Vollgelaufene Keller und Überflutungen in Lübeck

Stark gefordert war die Feuerwehr in Lübeck. Dort musste sie bis zum Mittag mehr als 80 Mal ausrücken. Es gab zahlreiche Einsätze wegen vollgelaufener Keller und überfluteter Straßenabschnitte.

Auch gab es mehrere Blitzeinschläge, den schwersten im Stadtteil Kücknitz. Dort entzündete ein Blitz einen Dachstuhl. Auf einer Länge von etwa 40 Metern hatte sich das Feuer unter der äußersten Schicht des Daches ausgebreitet. Rund 45 Einsatzkräfte brachten es aber schnell unter Kontrolle.

Überflutet war auch ein Teilabschnitt des für Elektro-Lkw umgebauten E-Highways auf der A1 bei Reinfeld. Hier staute sich so viel schlammiges Wasser, dass die ganze Autobahn kurzfristig in Richtung Süden gesperrt werden musste, wie ein Polizeisprecher berichtete.

DWD hatte gewarnt

Am frühen Samstagmorgen hatte der Deutsche Wetterdienst noch vor extremen Gewittern in weiten Teilen Norddeutschlands gewarnt. In Mecklenburg-Vorpommern sollten sich Anwohner vormittags auf starke Unwetter samt schwerer Gewitter- und Hagelschauer einstellen. Im gesamten Gebiet herrsche eine "Wetterlage mit hohem Unwetterpotenzial", so der DWD in einer Warnung. Zur Mittagszeit galt die amtliche Warnung vor "starkem Gewitter" jedoch vorläufig nur noch für das Gebiet um Rostock.

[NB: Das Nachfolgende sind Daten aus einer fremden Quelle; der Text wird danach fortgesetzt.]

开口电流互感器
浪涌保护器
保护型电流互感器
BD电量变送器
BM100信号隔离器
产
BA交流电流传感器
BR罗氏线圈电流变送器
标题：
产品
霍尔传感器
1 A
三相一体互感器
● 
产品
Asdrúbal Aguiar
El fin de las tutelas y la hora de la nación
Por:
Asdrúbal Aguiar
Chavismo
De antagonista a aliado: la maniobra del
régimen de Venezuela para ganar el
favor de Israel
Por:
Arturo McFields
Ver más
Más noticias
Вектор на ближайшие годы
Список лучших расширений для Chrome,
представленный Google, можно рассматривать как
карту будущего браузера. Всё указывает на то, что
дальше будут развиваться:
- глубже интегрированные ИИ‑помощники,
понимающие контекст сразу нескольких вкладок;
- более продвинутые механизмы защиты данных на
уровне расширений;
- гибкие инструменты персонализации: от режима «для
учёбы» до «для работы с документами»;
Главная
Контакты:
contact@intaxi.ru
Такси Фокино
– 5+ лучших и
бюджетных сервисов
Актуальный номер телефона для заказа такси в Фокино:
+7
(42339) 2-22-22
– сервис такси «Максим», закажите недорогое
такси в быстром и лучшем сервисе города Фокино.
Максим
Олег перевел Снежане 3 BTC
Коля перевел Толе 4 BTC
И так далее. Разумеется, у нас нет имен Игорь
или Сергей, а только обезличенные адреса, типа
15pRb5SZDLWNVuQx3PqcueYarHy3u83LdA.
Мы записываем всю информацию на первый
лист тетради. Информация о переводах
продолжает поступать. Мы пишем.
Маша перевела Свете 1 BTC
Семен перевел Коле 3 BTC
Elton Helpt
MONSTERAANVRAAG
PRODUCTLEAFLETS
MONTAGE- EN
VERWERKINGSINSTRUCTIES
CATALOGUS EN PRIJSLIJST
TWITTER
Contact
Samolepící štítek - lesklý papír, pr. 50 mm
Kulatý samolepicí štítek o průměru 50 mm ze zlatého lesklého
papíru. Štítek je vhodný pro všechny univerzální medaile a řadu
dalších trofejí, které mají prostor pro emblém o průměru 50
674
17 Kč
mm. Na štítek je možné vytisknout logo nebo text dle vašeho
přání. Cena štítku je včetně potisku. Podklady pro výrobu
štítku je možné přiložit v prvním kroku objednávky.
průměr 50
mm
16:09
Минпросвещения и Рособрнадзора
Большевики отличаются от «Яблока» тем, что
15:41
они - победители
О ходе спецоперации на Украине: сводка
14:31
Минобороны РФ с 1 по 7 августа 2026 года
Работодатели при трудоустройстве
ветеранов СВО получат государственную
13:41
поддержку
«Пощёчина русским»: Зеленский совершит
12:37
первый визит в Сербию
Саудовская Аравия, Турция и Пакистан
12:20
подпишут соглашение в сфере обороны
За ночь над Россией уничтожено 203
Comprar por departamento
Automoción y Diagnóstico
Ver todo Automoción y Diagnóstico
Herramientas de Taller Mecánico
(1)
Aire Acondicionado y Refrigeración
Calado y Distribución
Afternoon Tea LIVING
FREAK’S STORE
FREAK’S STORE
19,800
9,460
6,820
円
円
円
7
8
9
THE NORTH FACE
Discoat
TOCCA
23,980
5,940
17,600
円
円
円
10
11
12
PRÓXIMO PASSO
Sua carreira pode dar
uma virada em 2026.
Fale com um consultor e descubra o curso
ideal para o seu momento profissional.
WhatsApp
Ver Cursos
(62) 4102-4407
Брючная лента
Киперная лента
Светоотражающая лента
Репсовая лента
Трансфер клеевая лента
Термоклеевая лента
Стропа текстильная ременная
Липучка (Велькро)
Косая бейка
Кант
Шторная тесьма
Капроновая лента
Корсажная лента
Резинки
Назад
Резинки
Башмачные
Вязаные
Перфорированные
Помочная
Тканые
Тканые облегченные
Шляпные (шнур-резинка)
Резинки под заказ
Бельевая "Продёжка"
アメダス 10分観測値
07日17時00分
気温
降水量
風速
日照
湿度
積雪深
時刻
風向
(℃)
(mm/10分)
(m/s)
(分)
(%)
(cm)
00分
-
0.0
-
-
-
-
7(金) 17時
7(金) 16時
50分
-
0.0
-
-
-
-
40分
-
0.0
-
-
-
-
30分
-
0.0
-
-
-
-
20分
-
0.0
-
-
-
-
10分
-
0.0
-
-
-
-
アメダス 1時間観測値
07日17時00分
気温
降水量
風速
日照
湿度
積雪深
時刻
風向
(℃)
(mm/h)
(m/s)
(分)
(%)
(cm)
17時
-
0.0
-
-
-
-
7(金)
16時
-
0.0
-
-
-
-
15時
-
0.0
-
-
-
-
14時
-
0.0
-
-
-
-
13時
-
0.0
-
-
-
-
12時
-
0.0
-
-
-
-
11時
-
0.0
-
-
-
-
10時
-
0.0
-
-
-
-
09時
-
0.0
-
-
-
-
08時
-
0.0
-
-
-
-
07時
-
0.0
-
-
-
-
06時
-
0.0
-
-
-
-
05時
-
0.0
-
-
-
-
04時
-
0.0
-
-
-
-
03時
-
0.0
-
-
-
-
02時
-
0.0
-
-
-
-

Unwetter beeinträchtigten am Morgen auch das 25. Stadtfest in Grevesmühlen (Nordwestmecklenburg). Nach Angaben der Organisatoren musste der Umzug absagt werden. Auch ein Feuerwehrwettkampf im benachbarten Upahl wurde aus Sicherheitsgründen abgesagt. Das Open-Air-Konzert "OpenAir2019" in Rostock konnte hingegen wie geplant stattfinden.